■ Collected data:
+ + + +

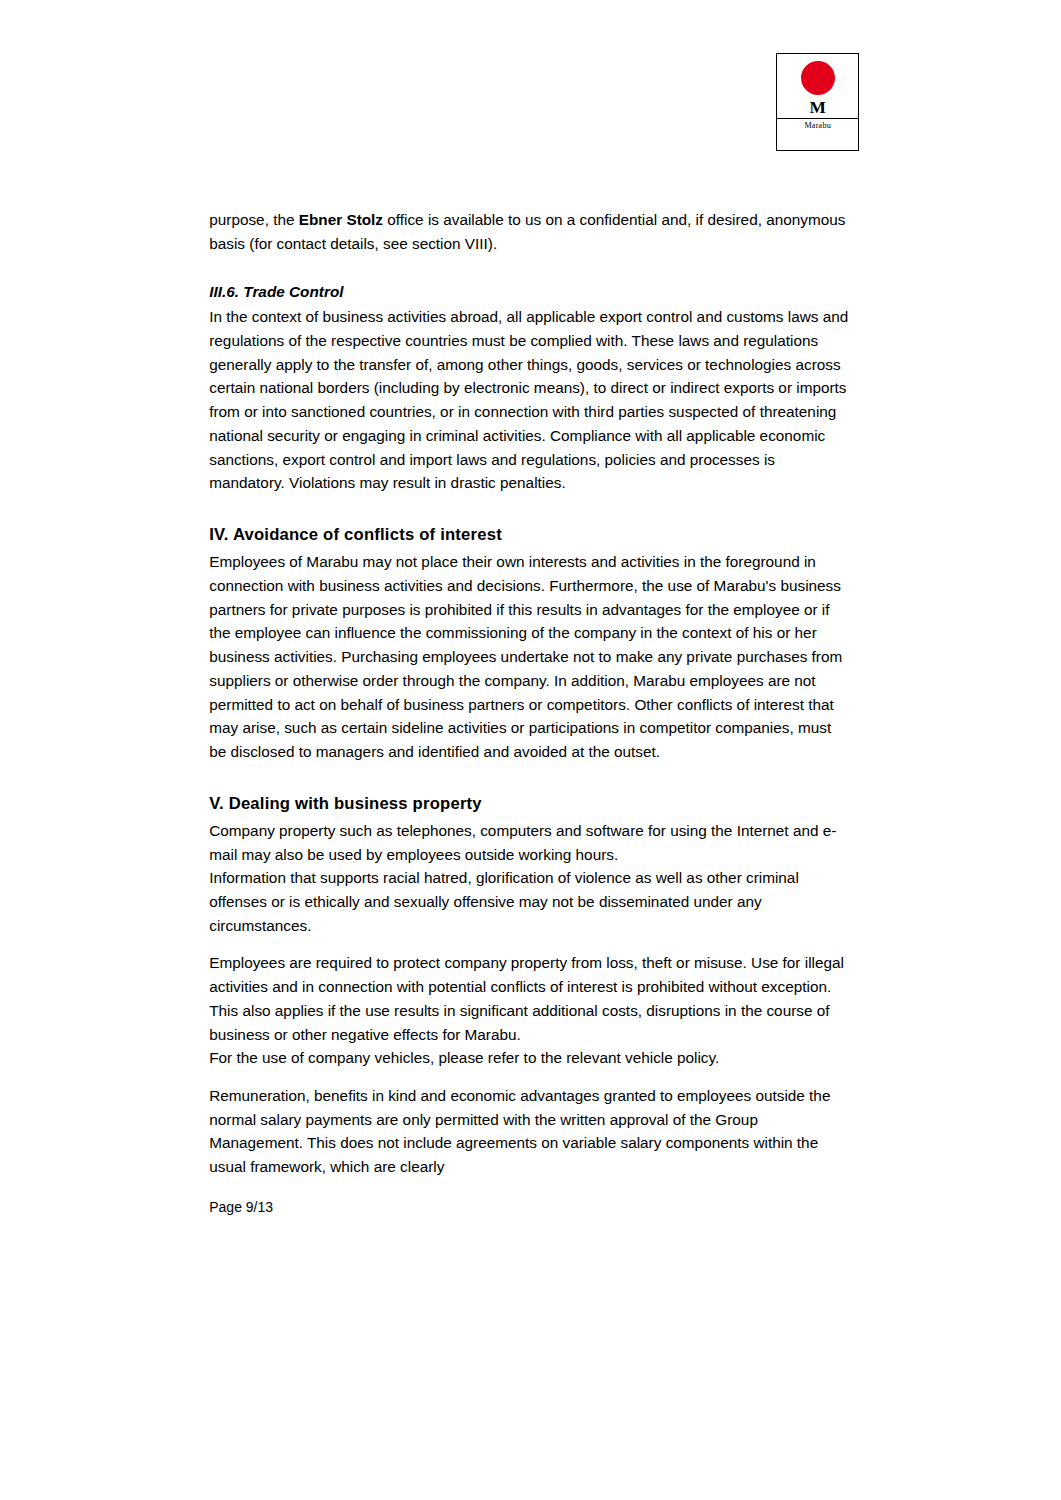M
Marabu
purpose, the Ebner Stolz office is available to us on a confidential and, if desired, anonymous basis (for contact details, see section VIII).
III.6. Trade Control
In the context of business activities abroad, all applicable export control and customs laws and regulations of the respective countries must be complied with. These laws and regulations generally apply to the transfer of, among other things, goods, services or technologies across certain national borders (including by electronic means), to direct or indirect exports or imports from or into sanctioned countries, or in connection with third parties suspected of threatening national security or engaging in criminal activities. Compliance with all applicable economic sanctions, export control and import laws and regulations, policies and processes is mandatory. Violations may result in drastic penalties.
IV. Avoidance of conflicts of interest
Employees of Marabu may not place their own interests and activities in the foreground in connection with business activities and decisions. Furthermore, the use of Marabu's business partners for private purposes is prohibited if this results in advantages for the employee or if the employee can influence the commissioning of the company in the context of his or her business activities. Purchasing employees undertake not to make any private purchases from suppliers or otherwise order through the company. In addition, Marabu employees are not permitted to act on behalf of business partners or competitors. Other conflicts of interest that may arise, such as certain sideline activities or participations in competitor companies, must be disclosed to managers and identified and avoided at the outset.
V. Dealing with business property
Company property such as telephones, computers and software for using the Internet and e-mail may also be used by employees outside working hours.
Information that supports racial hatred, glorification of violence as well as other criminal offenses or is ethically and sexually offensive may not be disseminated under any circumstances.
Employees are required to protect company property from loss, theft or misuse. Use for illegal activities and in connection with potential conflicts of interest is prohibited without exception. This also applies if the use results in significant additional costs, disruptions in the course of business or other negative effects for Marabu.
For the use of company vehicles, please refer to the relevant vehicle policy.
Remuneration, benefits in kind and economic advantages granted to employees outside the normal salary payments are only permitted with the written approval of the Group Management. This does not include agreements on variable salary components within the usual framework, which are clearly
Page 9/13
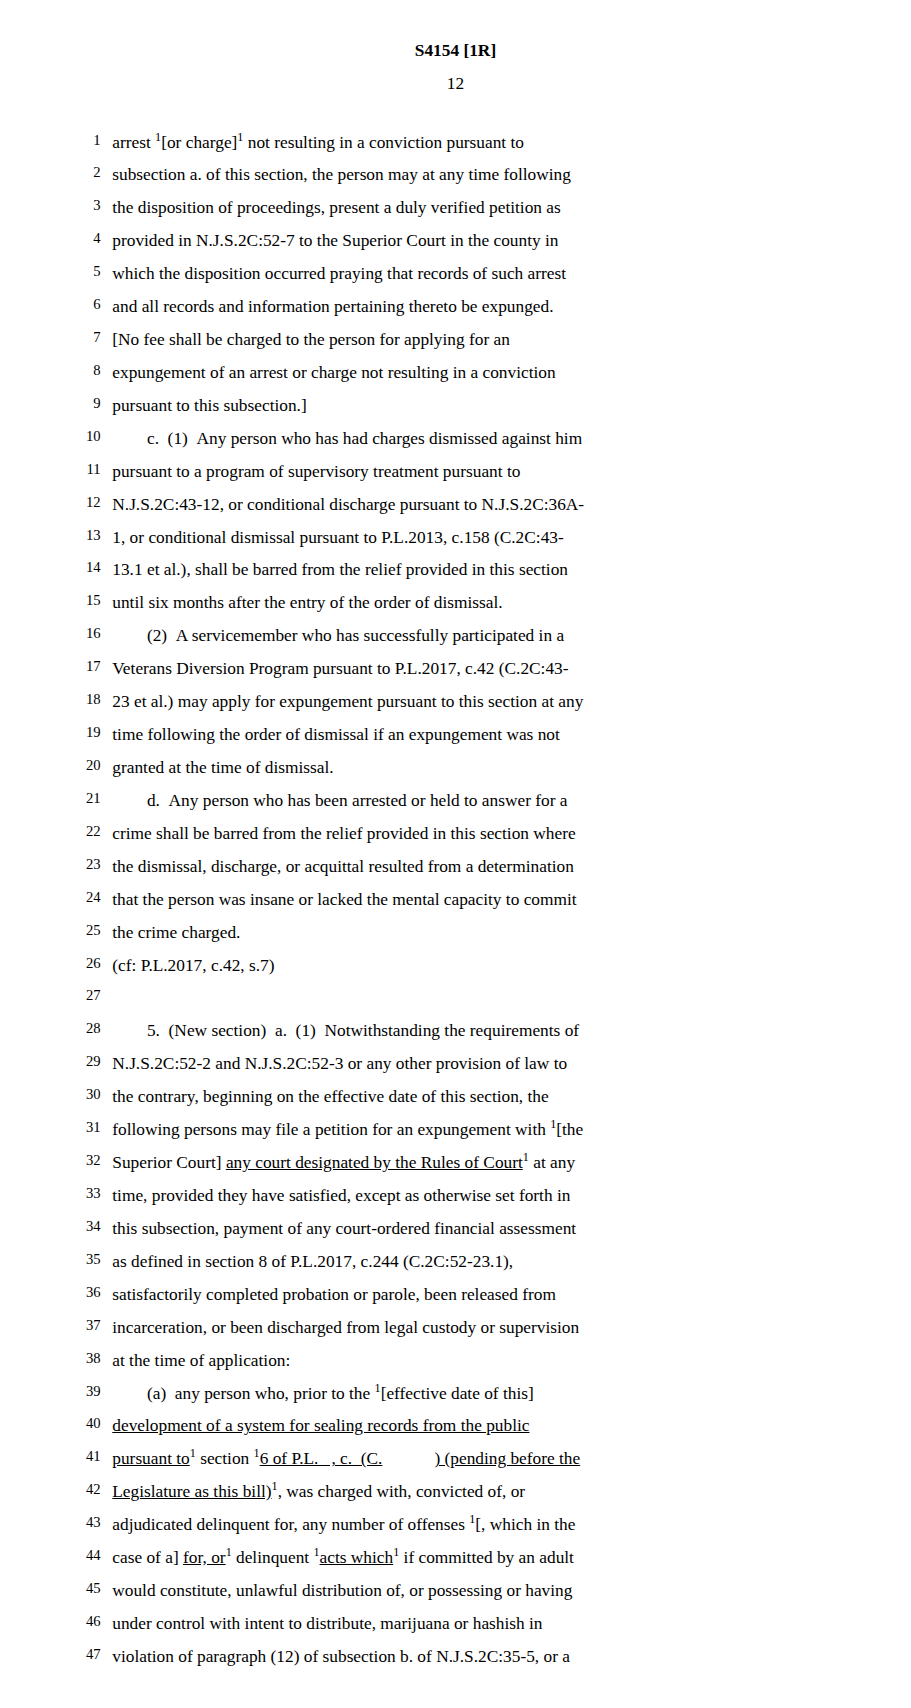S4154 [1R]
12
arrest 1[or charge]1 not resulting in a conviction pursuant to
subsection a. of this section, the person may at any time following
the disposition of proceedings, present a duly verified petition as
provided in N.J.S.2C:52-7 to the Superior Court in the county in
which the disposition occurred praying that records of such arrest
and all records and information pertaining thereto be expunged.
[No fee shall be charged to the person for applying for an
expungement of an arrest or charge not resulting in a conviction
pursuant to this subsection.]
c. (1) Any person who has had charges dismissed against him
pursuant to a program of supervisory treatment pursuant to
N.J.S.2C:43-12, or conditional discharge pursuant to N.J.S.2C:36A-
1, or conditional dismissal pursuant to P.L.2013, c.158 (C.2C:43-
13.1 et al.), shall be barred from the relief provided in this section
until six months after the entry of the order of dismissal.
(2) A servicemember who has successfully participated in a
Veterans Diversion Program pursuant to P.L.2017, c.42 (C.2C:43-
23 et al.) may apply for expungement pursuant to this section at any
time following the order of dismissal if an expungement was not
granted at the time of dismissal.
d. Any person who has been arrested or held to answer for a
crime shall be barred from the relief provided in this section where
the dismissal, discharge, or acquittal resulted from a determination
that the person was insane or lacked the mental capacity to commit
the crime charged.
(cf: P.L.2017, c.42, s.7)
5. (New section) a. (1) Notwithstanding the requirements of
N.J.S.2C:52-2 and N.J.S.2C:52-3 or any other provision of law to
the contrary, beginning on the effective date of this section, the
following persons may file a petition for an expungement with 1[the
Superior Court] any court designated by the Rules of Court1 at any
time, provided they have satisfied, except as otherwise set forth in
this subsection, payment of any court-ordered financial assessment
as defined in section 8 of P.L.2017, c.244 (C.2C:52-23.1),
satisfactorily completed probation or parole, been released from
incarceration, or been discharged from legal custody or supervision
at the time of application:
(a) any person who, prior to the 1[effective date of this]
development of a system for sealing records from the public
pursuant to1 section 16 of P.L. , c. (C. ) (pending before the
Legislature as this bill)1, was charged with, convicted of, or
adjudicated delinquent for, any number of offenses 1[, which in the
case of a] for, or1 delinquent 1acts which1 if committed by an adult
would constitute, unlawful distribution of, or possessing or having
under control with intent to distribute, marijuana or hashish in
violation of paragraph (12) of subsection b. of N.J.S.2C:35-5, or a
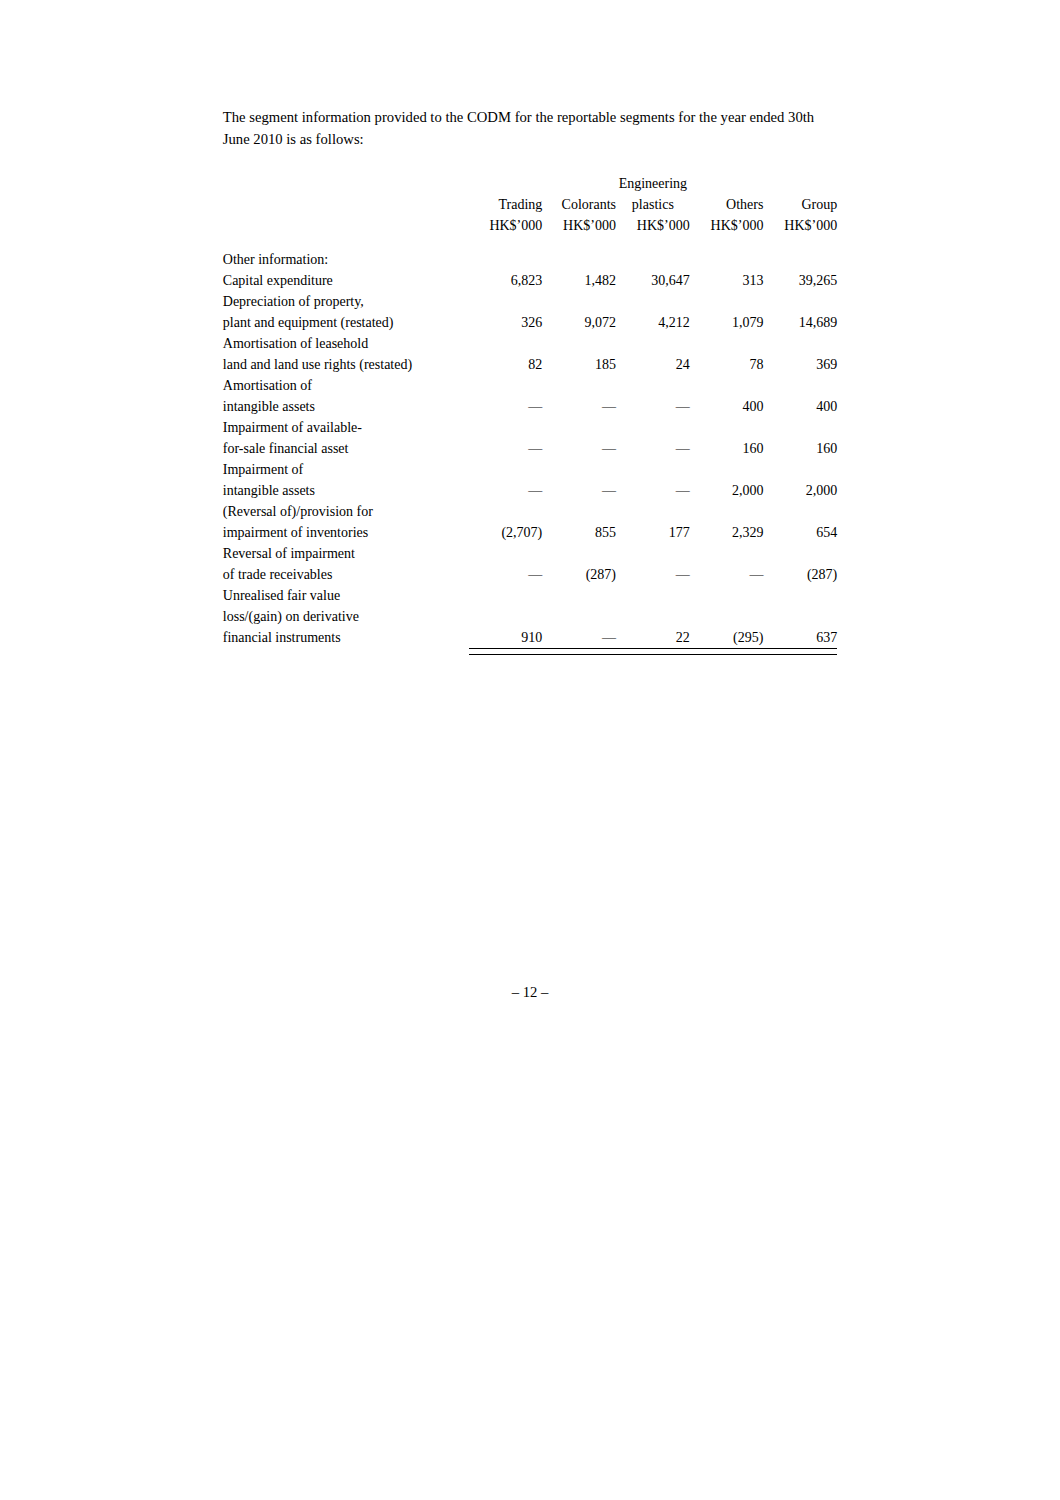The segment information provided to the CODM for the reportable segments for the year ended 30th June 2010 is as follows:
| | | | Engineering | | |
| | Trading | Colorants | plastics | Others | Group |
| | HK$’000 | HK$’000 | HK$’000 | HK$’000 | HK$’000 |
| Other information: | | | | | |
| Capital expenditure | 6,823 | 1,482 | 30,647 | 313 | 39,265 |
| Depreciation of property, | | | | | |
| plant and equipment (restated) | 326 | 9,072 | 4,212 | 1,079 | 14,689 |
| Amortisation of leasehold | | | | | |
| land and land use rights (restated) | 82 | 185 | 24 | 78 | 369 |
| Amortisation of | | | | | |
| intangible assets | — | — | — | 400 | 400 |
| Impairment of available- | | | | | |
| for-sale financial asset | — | — | — | 160 | 160 |
| Impairment of | | | | | |
| intangible assets | — | — | — | 2,000 | 2,000 |
| (Reversal of)/provision for | | | | | |
| impairment of inventories | (2,707) | 855 | 177 | 2,329 | 654 |
| Reversal of impairment | | | | | |
| of trade receivables | — | (287) | — | — | (287) |
| Unrealised fair value | | | | | |
| loss/(gain) on derivative | | | | | |
| financial instruments | 910 | — | 22 | (295) | 637 |
– 12 –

+ + + +

■ Your assignment:
Your task is to repeat the records exactly. Images do not belong in the copy.

■ Solution to this task:
M
Marabu
purpose, the Ebner Stolz office is available to us on a confidential and, if desired, anonymous basis (for contact details, see section VIII).
III.6. Trade Control
In the context of business activities abroad, all applicable export control and customs laws and regulations of the respective countries must be complied with. These laws and regulations generally apply to the transfer of, among other things, goods, services or technologies across certain national borders (including by electronic means), to direct or indirect exports or imports from or into sanctioned countries, or in connection with third parties suspected of threatening national security or engaging in criminal activities. Compliance with all applicable economic sanctions, export control and import laws and regulations, policies and processes is mandatory. Violations may result in drastic penalties.
IV. Avoidance of conflicts of interest
Employees of Marabu may not place their own interests and activities in the foreground in connection with business activities and decisions. Furthermore, the use of Marabu's business partners for private purposes is prohibited if this results in advantages for the employee or if the employee can influence the commissioning of the company in the context of his or her business activities. Purchasing employees undertake not to make any private purchases from suppliers or otherwise order through the company. In addition, Marabu employees are not permitted to act on behalf of business partners or competitors. Other conflicts of interest that may arise, such as certain sideline activities or participations in competitor companies, must be disclosed to managers and identified and avoided at the outset.
V. Dealing with business property
Company property such as telephones, computers and software for using the Internet and e-mail may also be used by employees outside working hours.
Information that supports racial hatred, glorification of violence as well as other criminal offenses or is ethically and sexually offensive may not be disseminated under any circumstances.
Employees are required to protect company property from loss, theft or misuse. Use for illegal activities and in connection with potential conflicts of interest is prohibited without exception. This also applies if the use results in significant additional costs, disruptions in the course of business or other negative effects for Marabu.
For the use of company vehicles, please refer to the relevant vehicle policy.
Remuneration, benefits in kind and economic advantages granted to employees outside the normal salary payments are only permitted with the written approval of the Group Management. This does not include agreements on variable salary components within the usual framework, which are clearly
Page 9/13
S4154 [1R]
12
arrest 1[or charge]1 not resulting in a conviction pursuant to
subsection a. of this section, the person may at any time following
the disposition of proceedings, present a duly verified petition as
provided in N.J.S.2C:52-7 to the Superior Court in the county in
which the disposition occurred praying that records of such arrest
and all records and information pertaining thereto be expunged.
[No fee shall be charged to the person for applying for an
expungement of an arrest or charge not resulting in a conviction
pursuant to this subsection.]
c. (1) Any person who has had charges dismissed against him
pursuant to a program of supervisory treatment pursuant to
N.J.S.2C:43-12, or conditional discharge pursuant to N.J.S.2C:36A-
1, or conditional dismissal pursuant to P.L.2013, c.158 (C.2C:43-
13.1 et al.), shall be barred from the relief provided in this section
until six months after the entry of the order of dismissal.
(2) A servicemember who has successfully participated in a
Veterans Diversion Program pursuant to P.L.2017, c.42 (C.2C:43-
23 et al.) may apply for expungement pursuant to this section at any
time following the order of dismissal if an expungement was not
granted at the time of dismissal.
d. Any person who has been arrested or held to answer for a
crime shall be barred from the relief provided in this section where
the dismissal, discharge, or acquittal resulted from a determination
that the person was insane or lacked the mental capacity to commit
the crime charged.
(cf: P.L.2017, c.42, s.7)
5. (New section) a. (1) Notwithstanding the requirements of
N.J.S.2C:52-2 and N.J.S.2C:52-3 or any other provision of law to
the contrary, beginning on the effective date of this section, the
following persons may file a petition for an expungement with 1[the
Superior Court] any court designated by the Rules of Court1 at any
time, provided they have satisfied, except as otherwise set forth in
this subsection, payment of any court-ordered financial assessment
as defined in section 8 of P.L.2017, c.244 (C.2C:52-23.1),
satisfactorily completed probation or parole, been released from
incarceration, or been discharged from legal custody or supervision
at the time of application:
(a) any person who, prior to the 1[effective date of this]
development of a system for sealing records from the public
pursuant to1 section 16 of P.L. , c. (C. ) (pending before the
Legislature as this bill)1, was charged with, convicted of, or
adjudicated delinquent for, any number of offenses 1[, which in the
case of a] for, or1 delinquent 1acts which1 if committed by an adult
would constitute, unlawful distribution of, or possessing or having
under control with intent to distribute, marijuana or hashish in
violation of paragraph (12) of subsection b. of N.J.S.2C:35-5, or a
The segment information provided to the CODM for the reportable segments for the year ended 30th June 2010 is as follows:
| | | | Engineering | | |
| | Trading | Colorants | plastics | Others | Group |
| | HK$’000 | HK$’000 | HK$’000 | HK$’000 | HK$’000 |
| Other information: | | | | | |
| Capital expenditure | 6,823 | 1,482 | 30,647 | 313 | 39,265 |
| Depreciation of property, | | | | | |
| plant and equipment (restated) | 326 | 9,072 | 4,212 | 1,079 | 14,689 |
| Amortisation of leasehold | | | | | |
| land and land use rights (restated) | 82 | 185 | 24 | 78 | 369 |
| Amortisation of | | | | | |
| intangible assets | — | — | — | 400 | 400 |
| Impairment of available- | | | | | |
| for-sale financial asset | — | — | — | 160 | 160 |
| Impairment of | | | | | |
| intangible assets | — | — | — | 2,000 | 2,000 |
| (Reversal of)/provision for | | | | | |
| impairment of inventories | (2,707) | 855 | 177 | 2,329 | 654 |
| Reversal of impairment | | | | | |
| of trade receivables | — | (287) | — | — | (287) |
| Unrealised fair value | | | | | |
| loss/(gain) on derivative | | | | | |
| financial instruments | 910 | — | 22 | (295) | 637 |
– 12 –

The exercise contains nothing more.